Rich people are well aware that gold has been the ideal form of money throughout history, holding its value over generations. According to Kiyosaki, when the dollar and financial system of today falter due to high debt levels and money creation, gold will rise to its former monetary prominence.

Many people discount gold as an investment, but Kiyosaki views it as a safeguard against the inevitable depreciation of paper money—a lesson that has been shown over millennia. People laugh at it until something goes wrong and exposes the true worth of unbacked government money.

According to Kiyosaki’s team, the upcoming dollar crisis—which might be brought on by a U.S. debt default—will result in “the biggest transfer of wealth in modern history” within the next ten years. He believes that when the currency collapses, savings will be completely lost.

However, Kiyosaki claims that when bubble assets like stocks, bonds, and real estate fail, wise people would utilise their money to acquire cheap assets, much as Warren Buffett did when he bought silver in the 1990s despite being mocked for doing so. The astute with money will profit from the crisis while others are left holding the bag.

According to Kiyosaki, the majority of Americans are still unaware of the existence of actual money, such as physical gold and silver, which makes this a unique opportunity. Millions of people will rush into precious metals in desperation as the inevitable dollar crisis materialises, driving up prices.

You may put yourself on the winning side of the impending wealth shift rather than becoming its victim by being informed and taking wise action now. Take a cue from Warren Buffett: show greed when others show fear and fear when others show greed.
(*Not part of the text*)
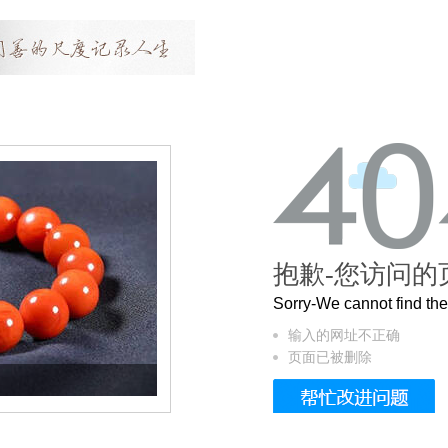
抱歉-您访问的
Sorry-We cannot find t
输入的网址不正确
页面已被删除
这个3.2米的长卷，还原了600岁的紫禁城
Kiyosaki concludes by saying that nobody can precisely foresee how the dollar’s hegemony would come to an end. But given the enormous debt load, it’s safe to say that the dollar’s days as the world’s reserve currency are running out.

The dollar might collapse suddenly in a debt crisis or gradually through inflation. In any case, Kiyosaki advises people to act independently. It is pointless to rely on funds from the government and banking organisations; instead, safeguard yourself with actual assets. Now is the time to get ready.